---------- EXTRAIT À LIRE
À côté de la production de petits romans rédigés par des avatars d'Anna Gavalda, destinés à satisfaire le marché des midinettes qui lisent la presse féminine, comme aucun mec ne veut lire ce genre de truc, il y a la production d'essais sérieux pour les cadres dynamiques de trente à cinquante piges. Les mecs aiment les trucs sérieux. Il y a ce côté-là dans le marketing de Johnatan Littell, un côté « Tout ce que vous voulez savoir sur la Choa et que vous n'osez pas demander à votre prof. ou à votre grand-père résistant », ou : Les Camps d'extermination pour les Nuls.
L'empilement d'essais politiques, économiques, philosophiques, est donc vertigineux. Mais si on pouvait passer toutes ces spéculations à la moulinette, puis à la passoire, combien d'idées originales resterait-il ? L'"UFC-Que Choisir" se contente de dénoncer les arnaques dans les paniers à provisions, les excédents de colorants, conservateurs et arômes artificiels divers dans les yahourts et les confitures, les étiquettes mensongères. Qui ne vit pas seulement de yahourts et de confitures peut s'en plaindre… Toute cette "littérature" est excessivement fadasse quand elle n'est pas toxique.
Prenons tout de même l'exemple, pris au hasard ou presque, de la thèse de Jacques Généreux. Généreux est prof à Sciences-po. et fabiusien. D'où le titre chiant et orgueilleux de sa thèse : La Dissociété. Bon, c'est toujours moins bénin que La Société du spectacle, comme slogan. Il n'y a plus que ce guignol de Sollers à se réclamer encore de Guy Debord à ma connaissance, et quelques journalistes soixante-huitards attardés dans Libé.
Jacques Généreux, aussi paradoxal que ça puisse paraître pour un fabiusien, est "antilibéral". Tâchons de voir quand même s'il y a moyen de tirer parti d'un essai aussi casse-couilles (Ne serais-je pas finalement un de ces mecs qui aiment qu'une gonzesse ou un essai qui a toutes les apparences du "sérieux" leur casse les couilles ? J'ai un doute existentiel tout à coup.)
Bien qu'il ne s'agisse pas à proprement parler d'une "révélation", J. Généreux s'attache longuement à démontrer que le libéralisme ne repose sur aucune pensée cohérente, solide. Le substrat de l'idéologie libérale, l'idée de responsabilité individuelle ne rime à rien, qu'elle soit teintée de poésie chez Rousseau ou carrément délirante chez Nitche. Sans la société l'homme n'est rien. Le plus abstrait des philosophes existentialistes, concentré de toutes ses forces sur son égotisme, a un besoin criant des autres. Pas plus que l'égalité, la liberté ou la fraternité, la "responsabilité individuelle" n'a de sens précis.
--------------------
- CONSIGNE À SUIVRE: Poursuivez le texte ci-dessus sur les essais sérieux et la thèse de Jacques Généreux, à partir de sa dernière phrase.
---------- DONNÉES EXTRAITES
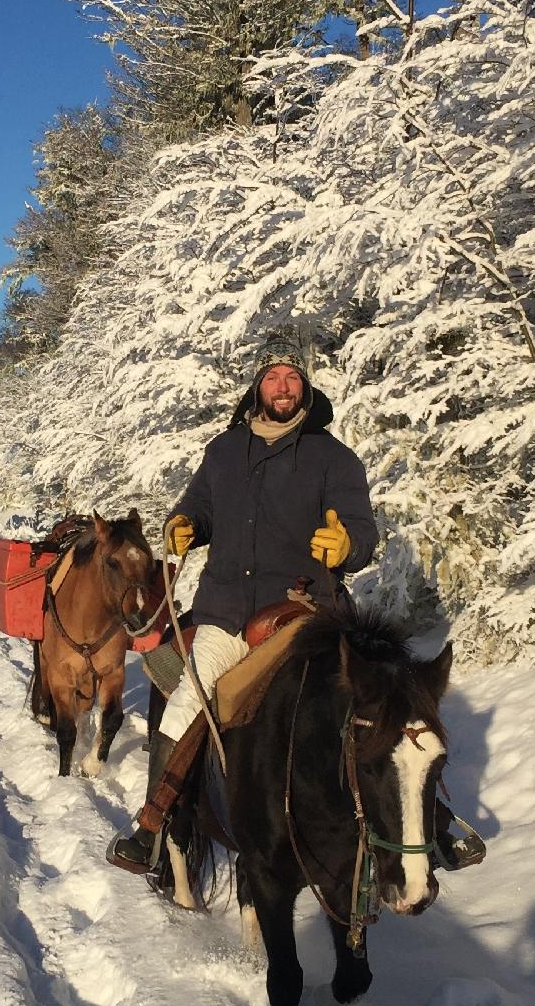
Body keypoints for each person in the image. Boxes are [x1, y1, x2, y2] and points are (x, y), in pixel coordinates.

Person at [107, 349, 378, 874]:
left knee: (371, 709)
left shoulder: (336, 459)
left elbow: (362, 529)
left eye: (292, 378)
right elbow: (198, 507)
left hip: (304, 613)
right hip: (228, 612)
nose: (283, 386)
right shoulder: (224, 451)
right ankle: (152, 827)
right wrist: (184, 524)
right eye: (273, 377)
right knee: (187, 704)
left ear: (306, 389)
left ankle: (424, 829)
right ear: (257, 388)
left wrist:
--------------------
- SECTION RÉPONSE:
On peut le dire autrement : les analyses micro-économiques de Ricardo ou de Smith, sans les corrections et la synthèse macro-économique de Marx, ne sont qu'un outillage abstrait. C’est volontairement que j'introduis Marx, car Généreux a tendance à l’écarter arbitrairement, or la pensée de Marx inclut la sienne et va bien au-delà dans la démonstration de l'oppression moderne.
Là où Généreux est peut-être utile, c’est lorsqu'il décortique la propagande libérale, qui impose comme des évidences ou des principes certaines tartes à la crème comme la progression constante du progrès technique, le caractère immanent des "lois du marché", le caractère inéluctable de la mondialisation, etc., tartes à la crème qu'on balancerait volontiers dans la poire des libre-échangistes Sorman ou Plunkett, s'ils étaient à portée de tir.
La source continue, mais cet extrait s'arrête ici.